Here, i have used histograms , line plots and scatter plots to understand the purchase behavior.

setwd("D:/Raviteja/Raviteja Professional/Data Science/EDA_Course_Materials")
library(ggplot2)
## Warning: package 'ggplot2' was built under R version 3.2.3
#1.Yogurt Data set :
  
yo<-read.csv("yogurt.csv")
yo$id<-factor(yo$id)
str(yo)
## 'data.frame':    2380 obs. of  9 variables:
##  $ obs        : int  1 2 3 4 5 6 7 8 9 10 ...
##  $ id         : Factor w/ 332 levels "2100081","2100370",..: 1 1 1 1 1 1 1 1 1 1 ...
##  $ time       : int  9678 9697 9825 9999 10015 10029 10036 10042 10083 10091 ...
##  $ strawberry : int  0 0 0 0 1 1 0 0 0 0 ...
##  $ blueberry  : int  0 0 0 0 0 0 0 0 0 0 ...
##  $ pina.colada: int  0 0 0 0 1 2 0 0 0 0 ...
##  $ plain      : int  0 0 0 0 0 0 0 0 0 0 ...
##  $ mixed.berry: int  1 1 1 1 1 1 1 1 1 1 ...
##  $ price      : num  59 59 65 65 49 ...
#2.Price Histogram: 
  
unique(yo$price)
##  [1] 58.96 65.04 48.96 68.96 39.04 24.96 50.00 45.04 33.04 44.00 33.36
## [12] 55.04 62.00 20.00 49.60 49.52 33.28 63.04 33.20 33.52
#so, there are  few levels in the prices. Let us understand which price is having more purchases.

qplot(data= yo,x= price, binwidth= 0.25)+scale_x_continuous(limits=c(20,70),breaks=seq(20,70,1))+scale_y_continuous(limits=c(0,800),breaks=seq(0,800,25))
## Warning: Removed 2 rows containing missing values (geom_bar).

# More purchases happened with prices of 65.04 & 68.96 . 

#3.Getting more clarity on the consumer behavior/price:

# As shown in the data set there are 5 types of yogurts.Let us understand how many number of yogurts have been sold more.

# As shown below, a seperate variable named all.purchases has been created with the total number of yogurts purchased per purchase id.

yo<- transform(yo, all.purchases= strawberry+blueberry +pina.colada +plain + mixed.berry) 
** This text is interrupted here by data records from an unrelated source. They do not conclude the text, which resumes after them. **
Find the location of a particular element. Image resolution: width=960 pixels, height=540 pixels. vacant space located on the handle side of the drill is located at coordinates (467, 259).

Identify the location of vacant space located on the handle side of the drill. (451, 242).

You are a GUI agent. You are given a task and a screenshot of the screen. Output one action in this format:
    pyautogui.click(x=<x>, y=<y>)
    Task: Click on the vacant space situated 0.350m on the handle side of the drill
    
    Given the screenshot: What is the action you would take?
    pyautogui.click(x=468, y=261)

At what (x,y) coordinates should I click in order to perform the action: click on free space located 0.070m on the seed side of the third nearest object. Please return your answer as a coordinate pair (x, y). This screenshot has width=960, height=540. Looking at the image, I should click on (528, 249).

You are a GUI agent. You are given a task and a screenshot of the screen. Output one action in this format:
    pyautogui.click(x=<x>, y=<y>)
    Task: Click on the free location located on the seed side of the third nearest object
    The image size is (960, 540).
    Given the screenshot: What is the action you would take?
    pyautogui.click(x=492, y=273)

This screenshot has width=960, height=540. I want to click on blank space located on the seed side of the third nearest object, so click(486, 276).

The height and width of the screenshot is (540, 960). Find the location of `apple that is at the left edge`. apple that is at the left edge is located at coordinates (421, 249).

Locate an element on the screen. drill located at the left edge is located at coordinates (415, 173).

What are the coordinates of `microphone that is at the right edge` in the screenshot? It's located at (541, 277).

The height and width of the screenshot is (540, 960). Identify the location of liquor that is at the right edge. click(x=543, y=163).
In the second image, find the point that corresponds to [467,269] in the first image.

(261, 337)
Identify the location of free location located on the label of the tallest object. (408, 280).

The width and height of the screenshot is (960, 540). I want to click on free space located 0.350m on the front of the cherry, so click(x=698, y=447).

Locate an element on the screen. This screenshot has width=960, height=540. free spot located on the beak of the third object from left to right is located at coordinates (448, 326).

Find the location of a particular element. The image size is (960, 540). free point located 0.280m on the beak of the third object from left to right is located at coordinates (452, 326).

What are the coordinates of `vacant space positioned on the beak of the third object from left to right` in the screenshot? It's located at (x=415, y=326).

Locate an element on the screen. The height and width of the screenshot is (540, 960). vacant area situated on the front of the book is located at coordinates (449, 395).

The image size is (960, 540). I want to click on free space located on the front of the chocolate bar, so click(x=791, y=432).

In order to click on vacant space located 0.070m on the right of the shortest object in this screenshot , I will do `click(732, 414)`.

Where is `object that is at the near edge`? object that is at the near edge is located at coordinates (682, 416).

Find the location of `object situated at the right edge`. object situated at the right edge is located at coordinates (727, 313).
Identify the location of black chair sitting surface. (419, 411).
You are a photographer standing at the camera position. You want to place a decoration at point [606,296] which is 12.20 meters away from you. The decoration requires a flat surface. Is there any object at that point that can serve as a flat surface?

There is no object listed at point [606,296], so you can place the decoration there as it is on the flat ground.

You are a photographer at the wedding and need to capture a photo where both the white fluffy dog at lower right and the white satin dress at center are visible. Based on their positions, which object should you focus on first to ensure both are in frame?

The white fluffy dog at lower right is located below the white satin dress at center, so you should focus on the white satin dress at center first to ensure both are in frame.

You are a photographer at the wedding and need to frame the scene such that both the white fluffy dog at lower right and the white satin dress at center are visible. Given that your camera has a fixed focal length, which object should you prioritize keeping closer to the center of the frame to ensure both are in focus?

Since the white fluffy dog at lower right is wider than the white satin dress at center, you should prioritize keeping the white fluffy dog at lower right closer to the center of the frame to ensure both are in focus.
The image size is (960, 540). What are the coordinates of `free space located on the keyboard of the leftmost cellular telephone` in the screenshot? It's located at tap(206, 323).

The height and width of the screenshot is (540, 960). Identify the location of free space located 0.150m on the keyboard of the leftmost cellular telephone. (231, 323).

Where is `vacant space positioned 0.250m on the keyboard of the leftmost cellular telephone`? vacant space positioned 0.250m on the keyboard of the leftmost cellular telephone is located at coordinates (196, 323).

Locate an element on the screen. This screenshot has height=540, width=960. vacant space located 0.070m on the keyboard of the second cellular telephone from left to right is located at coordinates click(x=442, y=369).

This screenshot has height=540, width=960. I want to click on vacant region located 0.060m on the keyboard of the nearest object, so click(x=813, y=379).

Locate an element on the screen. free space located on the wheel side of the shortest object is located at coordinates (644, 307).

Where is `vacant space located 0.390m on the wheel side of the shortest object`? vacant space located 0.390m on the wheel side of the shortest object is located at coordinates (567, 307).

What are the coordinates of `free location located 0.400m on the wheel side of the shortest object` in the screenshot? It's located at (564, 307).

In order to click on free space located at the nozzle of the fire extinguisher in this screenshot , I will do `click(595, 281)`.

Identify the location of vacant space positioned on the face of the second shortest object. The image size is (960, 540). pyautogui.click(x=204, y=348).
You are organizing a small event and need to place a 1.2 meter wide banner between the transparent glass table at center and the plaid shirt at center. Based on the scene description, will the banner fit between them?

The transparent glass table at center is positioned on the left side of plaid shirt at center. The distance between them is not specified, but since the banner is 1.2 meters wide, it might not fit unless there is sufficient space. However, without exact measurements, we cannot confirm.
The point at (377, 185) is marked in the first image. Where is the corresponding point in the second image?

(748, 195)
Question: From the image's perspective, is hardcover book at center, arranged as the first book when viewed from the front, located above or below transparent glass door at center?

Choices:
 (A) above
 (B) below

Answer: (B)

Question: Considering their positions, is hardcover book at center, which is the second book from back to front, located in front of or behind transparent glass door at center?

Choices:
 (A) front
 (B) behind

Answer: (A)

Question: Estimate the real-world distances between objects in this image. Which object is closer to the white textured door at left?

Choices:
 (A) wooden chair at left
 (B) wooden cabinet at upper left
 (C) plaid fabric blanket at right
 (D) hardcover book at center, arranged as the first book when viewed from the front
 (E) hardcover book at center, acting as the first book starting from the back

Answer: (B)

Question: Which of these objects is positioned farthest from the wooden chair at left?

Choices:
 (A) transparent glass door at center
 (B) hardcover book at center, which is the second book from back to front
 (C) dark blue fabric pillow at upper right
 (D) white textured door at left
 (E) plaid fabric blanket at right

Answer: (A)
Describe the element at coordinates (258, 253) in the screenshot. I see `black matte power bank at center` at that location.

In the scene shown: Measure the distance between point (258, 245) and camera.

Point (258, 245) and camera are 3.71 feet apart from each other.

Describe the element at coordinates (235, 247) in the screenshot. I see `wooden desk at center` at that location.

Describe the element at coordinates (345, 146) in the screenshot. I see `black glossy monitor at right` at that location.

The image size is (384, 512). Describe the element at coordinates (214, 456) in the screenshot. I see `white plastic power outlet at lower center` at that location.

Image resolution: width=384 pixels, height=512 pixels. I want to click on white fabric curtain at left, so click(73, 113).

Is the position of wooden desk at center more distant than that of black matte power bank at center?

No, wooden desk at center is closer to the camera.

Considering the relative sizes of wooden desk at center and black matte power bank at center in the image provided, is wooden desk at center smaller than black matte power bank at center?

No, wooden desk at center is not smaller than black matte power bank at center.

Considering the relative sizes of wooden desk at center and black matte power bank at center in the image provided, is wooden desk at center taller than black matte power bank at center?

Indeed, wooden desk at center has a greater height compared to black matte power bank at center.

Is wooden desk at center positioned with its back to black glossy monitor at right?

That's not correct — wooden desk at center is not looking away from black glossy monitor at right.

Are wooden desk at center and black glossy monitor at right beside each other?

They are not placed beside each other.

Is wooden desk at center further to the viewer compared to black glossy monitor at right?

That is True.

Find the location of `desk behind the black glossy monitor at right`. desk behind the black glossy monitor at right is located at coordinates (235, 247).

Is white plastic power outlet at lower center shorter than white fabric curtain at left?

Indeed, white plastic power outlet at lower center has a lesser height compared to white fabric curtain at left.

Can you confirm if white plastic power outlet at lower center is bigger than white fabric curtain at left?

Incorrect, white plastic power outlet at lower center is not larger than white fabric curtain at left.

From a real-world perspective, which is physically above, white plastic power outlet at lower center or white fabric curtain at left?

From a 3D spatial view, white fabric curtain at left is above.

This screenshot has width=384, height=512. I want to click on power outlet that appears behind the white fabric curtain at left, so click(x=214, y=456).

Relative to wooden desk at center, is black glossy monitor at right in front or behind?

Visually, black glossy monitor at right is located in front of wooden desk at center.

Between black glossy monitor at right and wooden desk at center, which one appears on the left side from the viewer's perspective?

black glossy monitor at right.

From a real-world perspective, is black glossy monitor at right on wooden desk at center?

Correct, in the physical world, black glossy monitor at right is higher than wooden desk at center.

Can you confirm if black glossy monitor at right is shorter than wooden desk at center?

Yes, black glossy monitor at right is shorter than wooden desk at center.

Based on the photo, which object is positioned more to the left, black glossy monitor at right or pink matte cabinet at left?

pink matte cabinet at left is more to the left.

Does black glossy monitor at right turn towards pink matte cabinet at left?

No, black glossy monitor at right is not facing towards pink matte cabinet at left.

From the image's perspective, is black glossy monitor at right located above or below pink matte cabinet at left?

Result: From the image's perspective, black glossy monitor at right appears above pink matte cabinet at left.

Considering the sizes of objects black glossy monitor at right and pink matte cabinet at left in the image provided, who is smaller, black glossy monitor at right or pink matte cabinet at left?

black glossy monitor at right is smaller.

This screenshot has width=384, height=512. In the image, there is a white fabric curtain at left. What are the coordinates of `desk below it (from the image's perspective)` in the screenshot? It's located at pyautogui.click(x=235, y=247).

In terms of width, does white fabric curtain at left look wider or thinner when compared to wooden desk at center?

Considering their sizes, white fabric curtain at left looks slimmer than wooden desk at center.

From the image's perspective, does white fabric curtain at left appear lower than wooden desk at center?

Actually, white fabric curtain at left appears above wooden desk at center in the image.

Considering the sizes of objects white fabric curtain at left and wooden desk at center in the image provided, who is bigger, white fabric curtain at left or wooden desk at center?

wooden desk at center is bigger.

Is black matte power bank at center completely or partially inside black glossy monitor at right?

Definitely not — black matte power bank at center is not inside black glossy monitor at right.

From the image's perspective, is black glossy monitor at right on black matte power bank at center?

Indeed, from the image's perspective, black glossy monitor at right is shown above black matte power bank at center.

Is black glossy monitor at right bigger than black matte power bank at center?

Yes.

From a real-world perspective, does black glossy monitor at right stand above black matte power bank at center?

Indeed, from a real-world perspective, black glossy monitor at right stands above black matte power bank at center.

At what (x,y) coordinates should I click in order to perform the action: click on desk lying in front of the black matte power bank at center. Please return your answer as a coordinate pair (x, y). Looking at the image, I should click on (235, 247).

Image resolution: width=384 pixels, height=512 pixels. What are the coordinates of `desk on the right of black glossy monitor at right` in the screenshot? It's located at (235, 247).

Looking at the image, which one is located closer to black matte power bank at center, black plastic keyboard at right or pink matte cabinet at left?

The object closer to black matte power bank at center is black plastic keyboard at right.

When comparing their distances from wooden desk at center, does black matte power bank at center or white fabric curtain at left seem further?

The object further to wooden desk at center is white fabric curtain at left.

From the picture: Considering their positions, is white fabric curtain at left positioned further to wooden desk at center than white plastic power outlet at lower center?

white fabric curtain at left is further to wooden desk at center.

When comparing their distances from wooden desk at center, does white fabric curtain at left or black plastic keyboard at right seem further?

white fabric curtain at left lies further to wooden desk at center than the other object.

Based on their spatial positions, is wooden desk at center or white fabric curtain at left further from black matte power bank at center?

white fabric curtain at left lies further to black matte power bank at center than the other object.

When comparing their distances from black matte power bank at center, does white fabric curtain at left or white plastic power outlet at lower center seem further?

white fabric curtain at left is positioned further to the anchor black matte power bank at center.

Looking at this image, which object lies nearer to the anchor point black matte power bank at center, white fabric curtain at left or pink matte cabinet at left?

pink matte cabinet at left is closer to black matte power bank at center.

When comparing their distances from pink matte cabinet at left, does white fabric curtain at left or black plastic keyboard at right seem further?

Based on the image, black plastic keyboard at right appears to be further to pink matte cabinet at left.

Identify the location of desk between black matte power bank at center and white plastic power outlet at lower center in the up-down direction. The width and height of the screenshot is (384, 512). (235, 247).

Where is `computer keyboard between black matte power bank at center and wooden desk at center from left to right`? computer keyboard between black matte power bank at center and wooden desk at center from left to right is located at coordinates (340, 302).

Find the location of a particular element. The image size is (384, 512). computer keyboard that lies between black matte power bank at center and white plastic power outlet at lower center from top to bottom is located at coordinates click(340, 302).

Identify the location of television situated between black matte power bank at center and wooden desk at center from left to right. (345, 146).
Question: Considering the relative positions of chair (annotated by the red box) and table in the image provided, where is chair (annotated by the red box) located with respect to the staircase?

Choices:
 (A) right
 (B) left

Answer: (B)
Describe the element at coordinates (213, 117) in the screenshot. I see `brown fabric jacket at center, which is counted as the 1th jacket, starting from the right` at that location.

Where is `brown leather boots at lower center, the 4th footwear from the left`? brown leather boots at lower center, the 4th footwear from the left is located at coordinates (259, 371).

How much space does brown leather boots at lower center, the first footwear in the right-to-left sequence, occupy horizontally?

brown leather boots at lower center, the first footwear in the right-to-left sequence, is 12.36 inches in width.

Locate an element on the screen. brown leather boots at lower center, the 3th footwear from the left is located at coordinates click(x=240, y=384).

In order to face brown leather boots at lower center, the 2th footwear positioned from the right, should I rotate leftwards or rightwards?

qplot(x= all.purchases,data=yo,binwidth=0.1)+scale_x_continuous(limits=c(1,11),breaks=seq(1,11,1))
## Warning: Removed 2 rows containing non-finite values (stat_bin).
## Warning: Removed 2 rows containing missing values (geom_bar).

#from this graph we can understand that, Many customers bought 1 and 2 yogurts at a time.

#Till now we understood that the customers are buying 1 and 2 types of yogurts more freequently and more people's purchase value is over 65.

#4.Let us understand how the price variation is there over the time.

ggplot(aes(x=time/3600,y=price),data=yo)+geom_jitter(alpha=1/2)

#From this graph we can understand that the purchase order value/prices are increasing over the period.Some lower values in the same period indicates that the customers might used coupns.

#4.Let us see how often individual households buy yogurts and how many they buy:
  
set.seed(4230)
sample.ids<- sample(levels(yo$id),16)

sample.ids
##  [1] "2107953" "2123463" "2167320" "2127605" "2124750" "2133066" "2134676"
##  [8] "2141341" "2107706" "2151829" "2119693" "2122705" "2115006" "2143271"
## [15] "2101980" "2101758"
ggplot(aes(x= time/3600,y= price),data=subset(yo,id %in% sample.ids))+facet_wrap(~id,scales= "free_x")+geom_line()+ geom_point(aes(size= all.purchases),pch=2)

#This graph shows the individual purchase behavior of a particular customer.For example, The graph tells us that the customer with a purchase id of 2126847 (may not be there in the graph shown above) has bought 1 item/yogurt at around 2.8hrs at a price of around 65.